Aging, gender and APOE isotype modulate metabolism of Alzheimer's Aβ peptides and F 2 ‐isoprostanes in the absence of detectable amyloid deposits

Aging and apolipoprotein E ( APOE ) isoform are among the most consistent risks for the development of Alzheimer's disease (AD). Metabolic factors that modulate risk have been elusive, though oxidative reactions and their by‐products have been implicated in human AD and in transgenic mice with overt histological amyloidosis. We investigated the relationship between the levels of endogenous murine amyloid β (Aβ) peptides and the levels of a marker of oxidation in mice that never develop histological amyloidosis [i.e. APOE knockout (KO) mice with or without transgenic human APOE ɛ3 or human APOE ɛ4 alleles]. Aging‐, gender‐, and APOE ‐genotype‐dependent changes were observed for endogenous mouse brain Aβ40 and Aβ42 peptides. Levels of the oxidized lipid F 2 ‐isoprostane (F 2 ‐ iso Ps) in the brains of the same animals as those used for the Aβ analyses revealed aging‐ and gender‐dependent changes in APOE KO and in human APOE ɛ4 transgenic KO mice.

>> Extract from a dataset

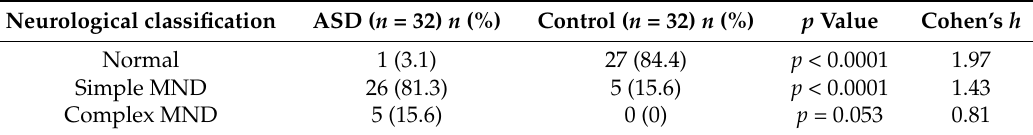
Table 1. Prevalence of MND in ASD and control children.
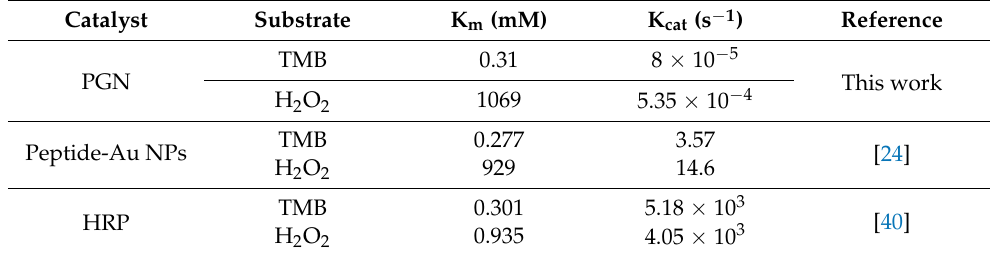
Figure 5. Steady−state kinetic assay and catalytic mechanism of the as−synthesized PGN towards various components: ( a , b ) 1 mM TMB and different concentrations of H 2 O 2 ; ( c , d ) 100 mM H 2 O 2 and different concentrations of TMB. Table 1. Comparison of kinetic parameters of K m and K cat of PGN, and HRP.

Human APOE ɛ3 transgenic KO mice did not exhibit aging‐ or gender‐dependent increases in F 2 ‐ iso Ps. In general, the changes in the levels of brain F 2 ‐ iso Ps in mice according to age, gender, and APOE genotype mirrored the changes in brain Aβ levels, which, in turn, paralleled known trends in the risk for human AD. These data indicate that there exists an aging‐dependent, APOE ‐genotype‐sensitive rise in murine brain Aβ levels despite the apparent inability of the peptide to form histologically detectable amyloid. Human APOE ɛ3, but not human APOE ɛ4, can apparently prevent the aging‐dependent rise in murine brain Aβ levels, consistent with the relative risk for AD associated with these genotypes. The fidelity of the brain Aβ/F 2 ‐ iso P relationship across multiple relevant variables supports the hypothesis that oxidized lipids play a role in AD pathogenesis, as has been suggested by recent evidence that F 2 ‐ iso Ps can stimulate Aβ generation and aggregation.